Start DATASET EXTRACT
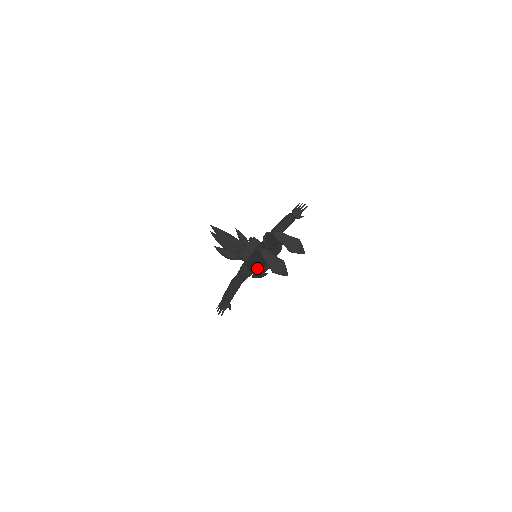
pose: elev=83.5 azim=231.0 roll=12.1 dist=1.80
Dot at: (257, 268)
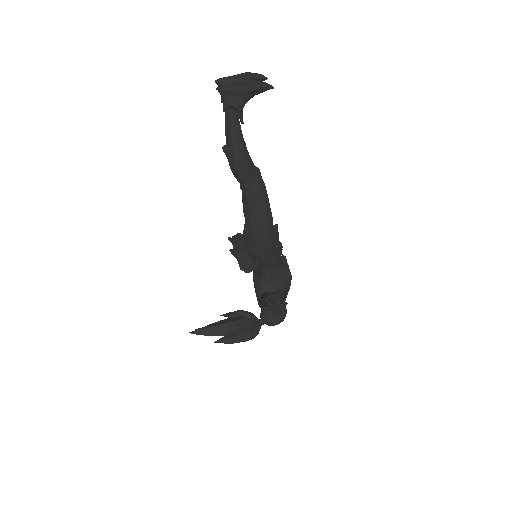
Dot at: (254, 189)
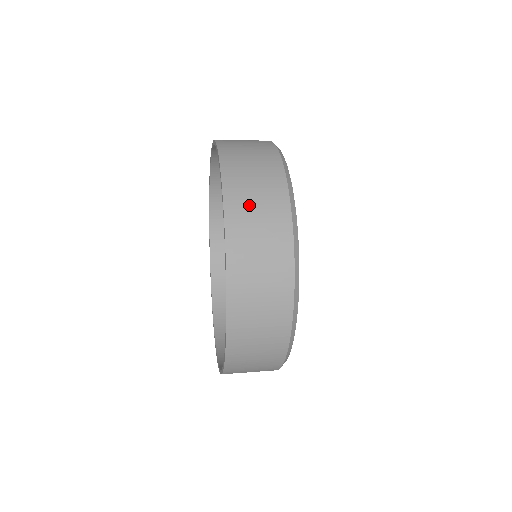
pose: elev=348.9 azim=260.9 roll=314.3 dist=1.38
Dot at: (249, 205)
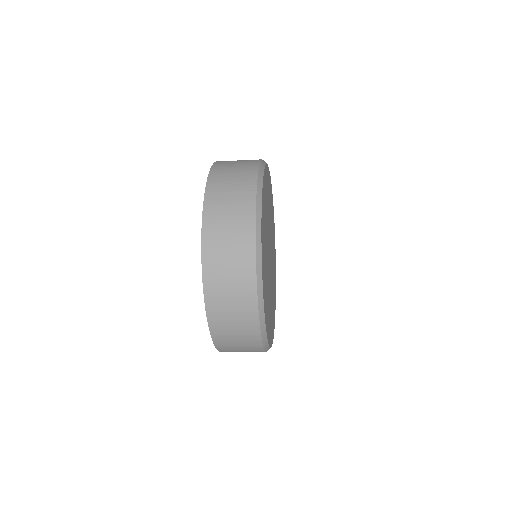
Dot at: (222, 233)
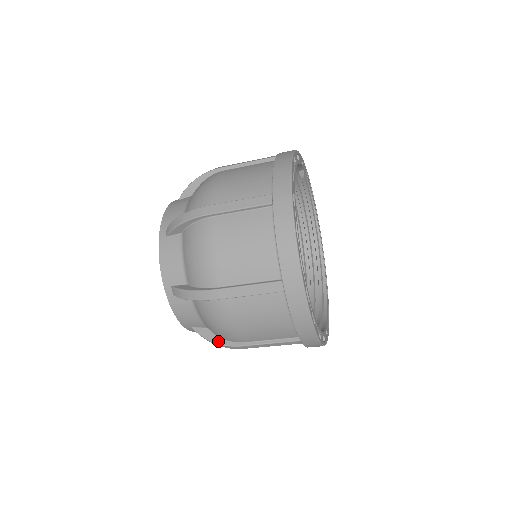
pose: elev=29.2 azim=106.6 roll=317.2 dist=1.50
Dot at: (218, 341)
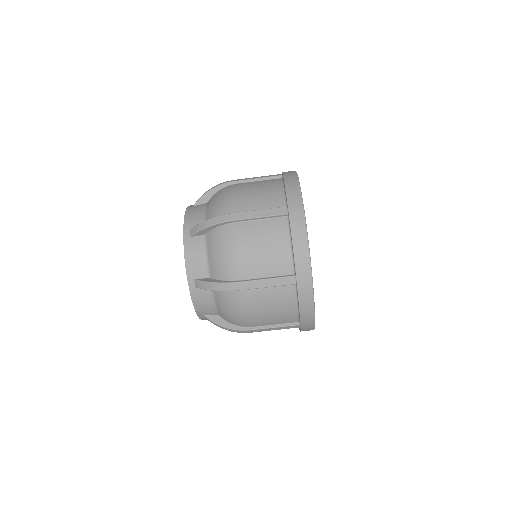
Dot at: (219, 281)
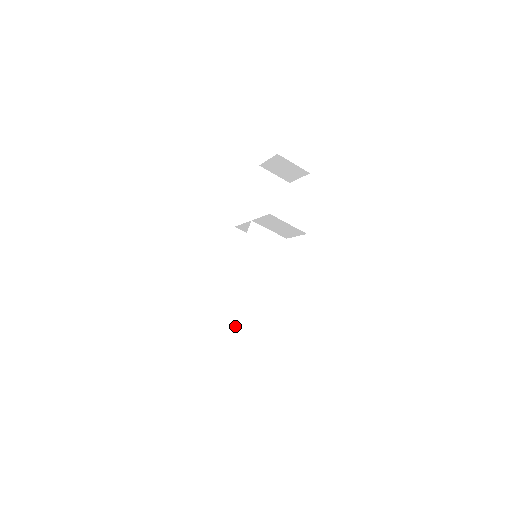
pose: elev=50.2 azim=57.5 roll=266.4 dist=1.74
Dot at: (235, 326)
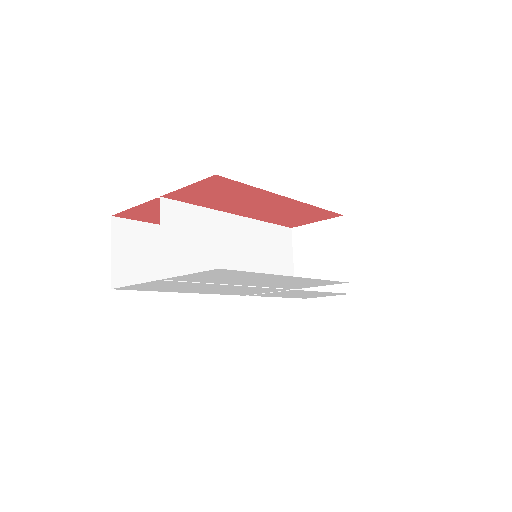
Dot at: (172, 244)
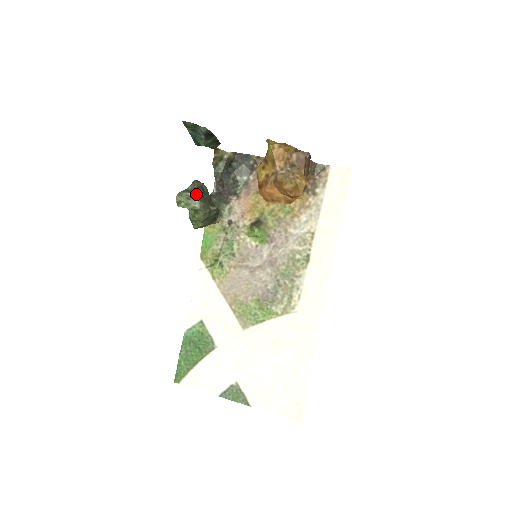
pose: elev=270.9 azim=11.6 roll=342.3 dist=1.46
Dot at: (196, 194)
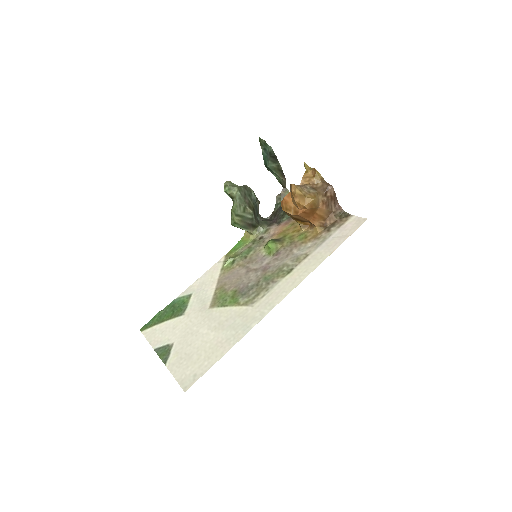
Dot at: (240, 187)
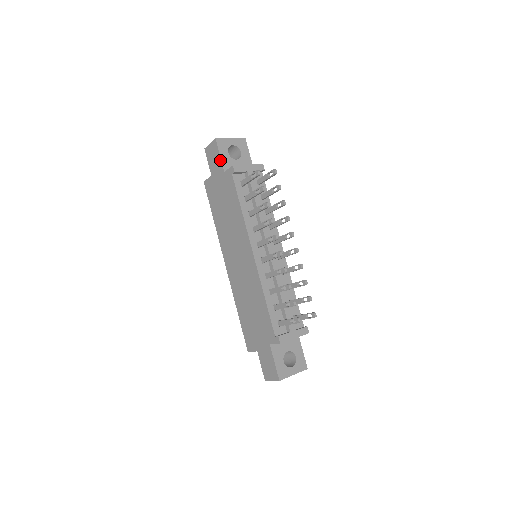
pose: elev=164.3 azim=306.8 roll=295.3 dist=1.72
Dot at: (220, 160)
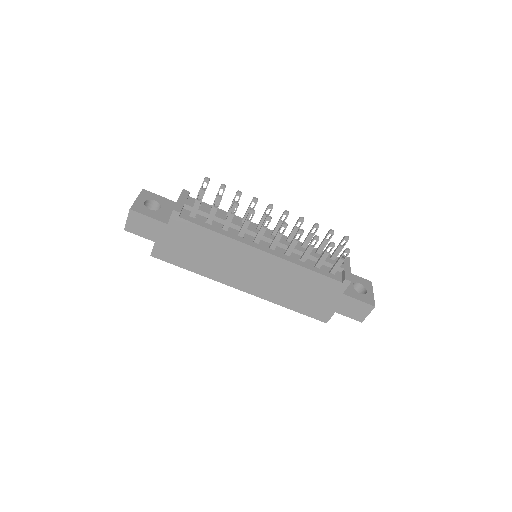
Dot at: (153, 220)
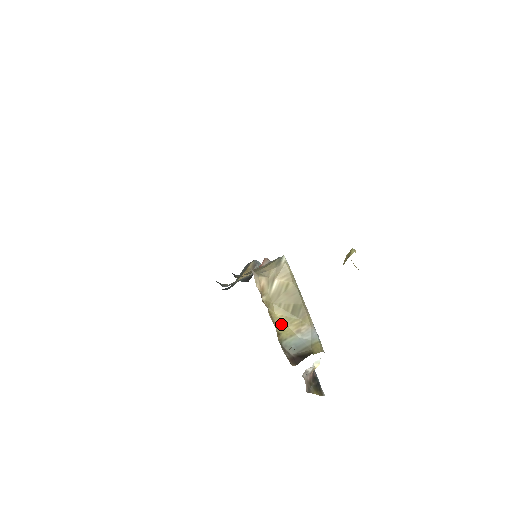
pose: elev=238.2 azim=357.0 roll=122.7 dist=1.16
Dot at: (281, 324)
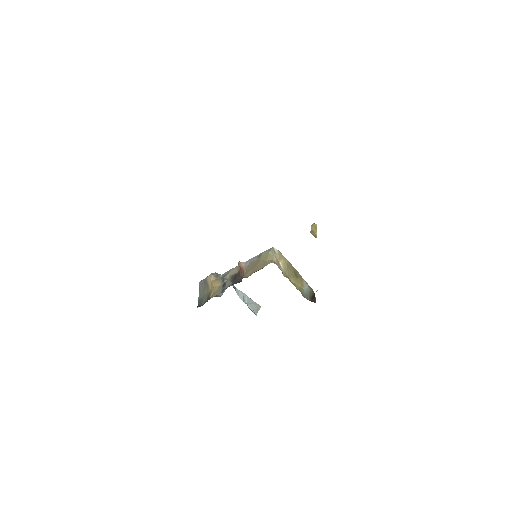
Dot at: (296, 286)
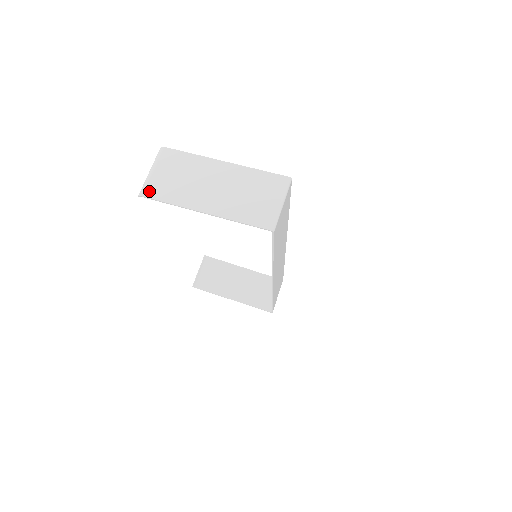
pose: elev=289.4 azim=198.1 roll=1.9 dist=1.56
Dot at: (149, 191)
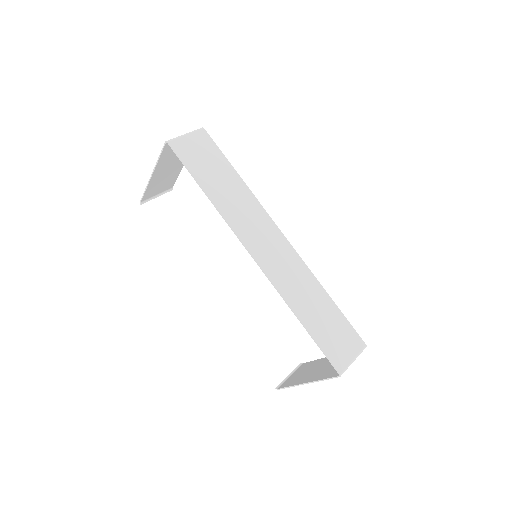
Dot at: (145, 197)
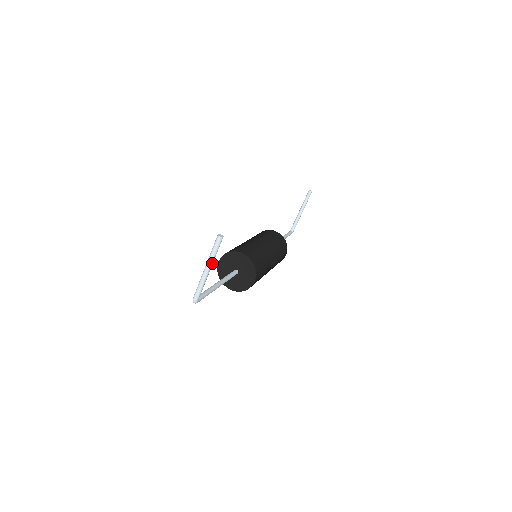
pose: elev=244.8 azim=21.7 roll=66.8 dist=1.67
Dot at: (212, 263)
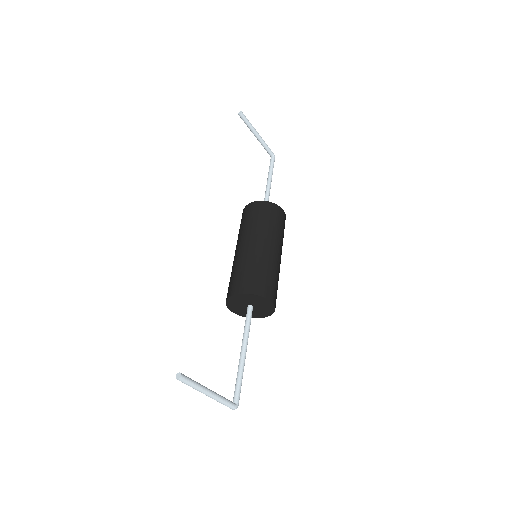
Dot at: (204, 389)
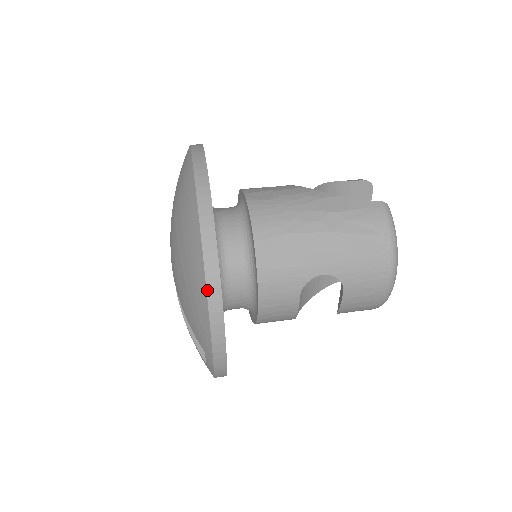
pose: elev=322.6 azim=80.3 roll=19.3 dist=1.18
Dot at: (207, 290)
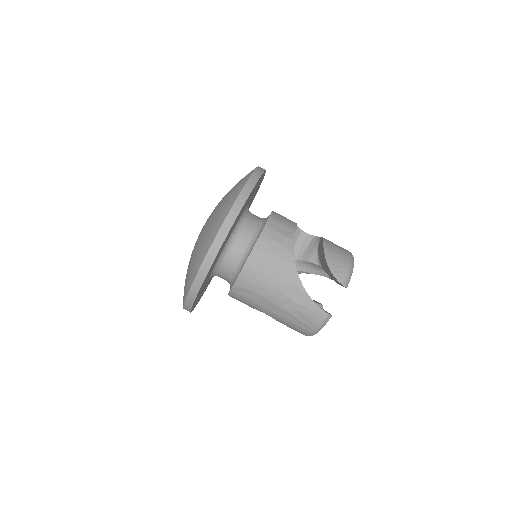
Dot at: (184, 305)
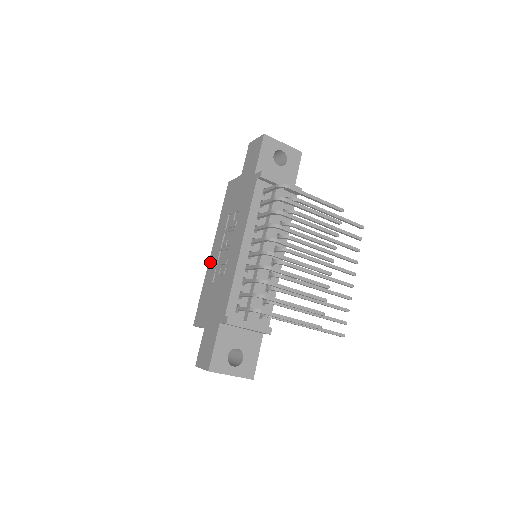
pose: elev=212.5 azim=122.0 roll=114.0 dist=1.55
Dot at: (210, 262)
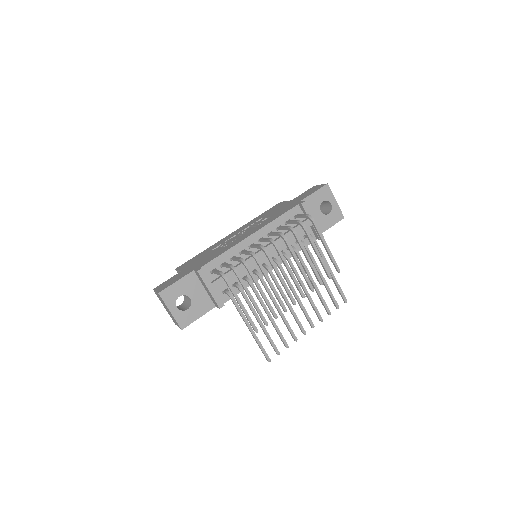
Dot at: (223, 239)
End DATASET EXTRACT
Print all the lines above word for word, leaving out the pictures.

pose: elev=83.5 azim=231.0 roll=12.1 dist=1.80
Dot at: (257, 268)
Dot at: (254, 189)
pose: elev=348.9 azim=260.9 roll=314.3 dist=1.38
Dot at: (249, 205)
Dot at: (222, 233)
pose: elev=29.2 azim=106.6 roll=317.2 dist=1.50
Dot at: (218, 341)
Dot at: (219, 281)
pose: elev=50.2 azim=57.5 roll=266.4 dist=1.74
Dot at: (235, 326)
Dot at: (172, 244)
pose: elev=270.9 azim=11.6 roll=342.3 dist=1.46
Dot at: (196, 194)
Dot at: (240, 187)
pose: elev=164.3 azim=306.8 roll=295.3 dist=1.72
Dot at: (220, 160)
Dot at: (153, 220)
pose: elev=238.2 azim=357.0 roll=122.7 dist=1.16
Dot at: (281, 324)
Dot at: (296, 286)
pose: elev=289.4 azim=198.1 roll=1.9 dist=1.56
Dot at: (149, 191)
Dot at: (145, 197)
pose: elev=244.8 azim=21.7 roll=66.8 dist=1.67
Dot at: (212, 263)
Dot at: (204, 389)
pose: elev=322.6 azim=80.3 roll=19.3 dist=1.18
Dot at: (207, 290)
Dot at: (184, 305)
pose: elev=212.5 azim=122.0 roll=114.0 dist=1.55
Dot at: (210, 262)
Dot at: (223, 239)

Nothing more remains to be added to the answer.